Selasa, 10 Januari 2012

Dibawah Lindungan Ka'bah




"Dibawah Lindungan Ka'bah"
Sebuah film yang diangkat dari novel yang di tulis oleh pengarang Buya Hamka.
Sebuah kisah tentang 2 manusia yang saling mencintai, Hamid (Herjunot Ali) dan Zainab (Laudya Cynthia Bella).
Jujur, film ini adalah salah satu film kisah cinta religi kesukaan aku.
Pertama nonton aja udah berhasil buat aku banjir bandang air mata. Sampai sekarang kalau ngulang lagi nonton film ini, aku tetep terharu.
Gimana gak terharu ? ceritanya bagus sampai buat aku tersadar akan satu hal.
Bahwa cinta yang sejati itu adalah cinta kepada Allah..





Satu kalimat yang buat hati aku tersentak itu adalah perkataan dari ibunda Hamid (Jenny Rachman) yaitu :

"Ketika kau tak memiliki siapa - siapa selain Allah. Allah itu lebih dari cukup"


Selain itu ada percakapan antara Hamid dan Zainab yang berhasil menggugah rasa haruku lagi. Ketika ayah Zainab meninggal dunia, hamid datang ke desa. Ketika hendak kembali hamid melewati rumah Zainab. Dibalik pagar mereka saling berkata :
Zainab : Hamid apa kau akan pergi lagi ?
Hamid : Iya Zainab, aku minta diri.
Zainab : Boleh ku bertanya sesuatu Hamid ?
Hamid : apa itu Zainab ?
Zainab : Kau pasti bersedih dan menderita sekali, dibuang dari kampung ini. Bagaimana caranya kau bisa melewati ini semua ?
Hamid : Untuk melewati badai kita harus terus berjalan Nab, bukan berlari. Dan untuk terus berjalan, hanya 2 hal yang harus terus kita bawa. Keyakinan dan cinta.

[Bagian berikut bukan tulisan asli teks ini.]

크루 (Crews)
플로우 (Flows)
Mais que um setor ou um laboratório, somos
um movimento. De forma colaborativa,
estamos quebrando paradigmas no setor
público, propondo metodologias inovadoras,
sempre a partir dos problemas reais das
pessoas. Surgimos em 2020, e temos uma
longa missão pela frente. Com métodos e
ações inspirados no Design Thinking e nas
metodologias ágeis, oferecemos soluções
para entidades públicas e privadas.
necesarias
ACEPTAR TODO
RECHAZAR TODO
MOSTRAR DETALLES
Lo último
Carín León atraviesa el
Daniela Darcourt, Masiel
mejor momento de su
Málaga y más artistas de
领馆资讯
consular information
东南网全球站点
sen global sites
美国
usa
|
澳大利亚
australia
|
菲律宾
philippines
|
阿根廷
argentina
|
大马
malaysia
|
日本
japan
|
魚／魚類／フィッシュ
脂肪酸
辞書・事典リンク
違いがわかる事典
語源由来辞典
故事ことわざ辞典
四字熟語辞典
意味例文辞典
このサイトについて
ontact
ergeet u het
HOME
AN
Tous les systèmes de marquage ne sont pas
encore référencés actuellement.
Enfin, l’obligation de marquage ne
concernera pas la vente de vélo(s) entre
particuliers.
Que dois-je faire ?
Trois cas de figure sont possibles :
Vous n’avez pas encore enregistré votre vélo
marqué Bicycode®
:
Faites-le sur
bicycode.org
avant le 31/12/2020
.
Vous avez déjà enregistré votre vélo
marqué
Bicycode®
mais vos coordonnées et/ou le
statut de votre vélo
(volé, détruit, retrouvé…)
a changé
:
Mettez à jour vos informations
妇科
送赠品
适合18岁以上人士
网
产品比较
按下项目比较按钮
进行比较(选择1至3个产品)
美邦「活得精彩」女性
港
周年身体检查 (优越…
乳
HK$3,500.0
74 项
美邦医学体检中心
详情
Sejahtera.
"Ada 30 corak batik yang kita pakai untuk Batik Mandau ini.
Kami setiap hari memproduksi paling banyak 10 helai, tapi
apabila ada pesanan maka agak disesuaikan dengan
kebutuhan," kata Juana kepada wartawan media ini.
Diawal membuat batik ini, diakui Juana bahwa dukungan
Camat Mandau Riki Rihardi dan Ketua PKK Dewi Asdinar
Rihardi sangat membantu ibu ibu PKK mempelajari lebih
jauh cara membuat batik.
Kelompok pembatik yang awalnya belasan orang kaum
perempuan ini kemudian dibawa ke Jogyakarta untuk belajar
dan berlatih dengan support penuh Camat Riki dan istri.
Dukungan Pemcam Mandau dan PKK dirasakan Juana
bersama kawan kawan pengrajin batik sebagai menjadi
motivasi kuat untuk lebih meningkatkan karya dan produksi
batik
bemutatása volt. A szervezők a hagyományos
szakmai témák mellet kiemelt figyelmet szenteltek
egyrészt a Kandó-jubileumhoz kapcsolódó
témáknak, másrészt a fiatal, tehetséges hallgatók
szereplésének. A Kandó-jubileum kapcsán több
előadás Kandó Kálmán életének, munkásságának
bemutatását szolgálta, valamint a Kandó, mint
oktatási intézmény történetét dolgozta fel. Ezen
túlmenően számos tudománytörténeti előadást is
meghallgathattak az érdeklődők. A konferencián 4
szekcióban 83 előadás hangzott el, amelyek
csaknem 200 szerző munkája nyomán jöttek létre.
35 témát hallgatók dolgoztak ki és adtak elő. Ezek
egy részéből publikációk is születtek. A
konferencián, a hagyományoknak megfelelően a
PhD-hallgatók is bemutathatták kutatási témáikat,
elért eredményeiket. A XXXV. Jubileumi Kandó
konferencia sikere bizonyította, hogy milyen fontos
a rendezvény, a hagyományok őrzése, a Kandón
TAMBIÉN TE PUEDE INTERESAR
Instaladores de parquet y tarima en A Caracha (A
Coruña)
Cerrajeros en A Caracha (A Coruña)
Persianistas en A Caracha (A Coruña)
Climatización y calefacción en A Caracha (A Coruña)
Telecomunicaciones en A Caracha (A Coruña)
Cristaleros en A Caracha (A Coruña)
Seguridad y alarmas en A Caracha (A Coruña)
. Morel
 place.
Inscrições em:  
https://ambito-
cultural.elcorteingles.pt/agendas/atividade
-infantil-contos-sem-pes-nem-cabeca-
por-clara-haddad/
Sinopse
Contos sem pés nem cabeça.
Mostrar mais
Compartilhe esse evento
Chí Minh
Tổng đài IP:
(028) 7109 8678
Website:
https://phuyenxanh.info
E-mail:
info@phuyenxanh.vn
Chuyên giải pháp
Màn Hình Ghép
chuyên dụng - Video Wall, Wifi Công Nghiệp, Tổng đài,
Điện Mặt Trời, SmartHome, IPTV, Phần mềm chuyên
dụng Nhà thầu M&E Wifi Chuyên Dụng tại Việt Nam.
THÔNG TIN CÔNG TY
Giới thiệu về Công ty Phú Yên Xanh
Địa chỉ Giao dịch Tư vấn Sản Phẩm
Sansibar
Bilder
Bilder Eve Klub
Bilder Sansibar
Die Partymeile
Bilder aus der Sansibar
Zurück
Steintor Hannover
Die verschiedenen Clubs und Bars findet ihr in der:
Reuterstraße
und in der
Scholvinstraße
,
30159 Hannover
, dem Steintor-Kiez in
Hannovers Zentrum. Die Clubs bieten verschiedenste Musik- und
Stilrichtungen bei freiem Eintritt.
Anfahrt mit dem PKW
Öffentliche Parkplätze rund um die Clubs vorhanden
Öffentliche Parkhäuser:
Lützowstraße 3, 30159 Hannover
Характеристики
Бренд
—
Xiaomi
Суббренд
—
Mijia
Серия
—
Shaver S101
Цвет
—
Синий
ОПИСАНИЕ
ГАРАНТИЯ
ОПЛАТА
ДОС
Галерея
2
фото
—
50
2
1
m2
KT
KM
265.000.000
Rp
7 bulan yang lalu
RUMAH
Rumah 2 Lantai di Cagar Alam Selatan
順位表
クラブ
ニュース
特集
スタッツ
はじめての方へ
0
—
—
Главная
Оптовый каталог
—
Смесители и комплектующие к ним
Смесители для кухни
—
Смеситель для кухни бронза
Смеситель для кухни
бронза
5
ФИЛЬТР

Dan satu kalimat yang luar biasa yang disampaikan zainab didalam suratnya untuk Hamid.
"...dan semoga jika dunia tidak merestui cinta kita, kita punya Allah yang merestuinya. "



sedangkan dari Hamid ada kalimat yang buat aku spechless sangat.
"..Tuhan memberiku kekuatan luar biasa untuk mencintai. Bahkan disaat aku kalah. Cintaku tak dibiarkanya lekang dan hilang"
"...maka disinilah aku berada Zainab, dinegeri dimana impian kita berpusat. Kubawa jiwamu, cintamu dan cinta-Nya bersamaku. Teruslah bermohon Zainab agar cinta kita menuju jalan yang terbaik milik Allah semata."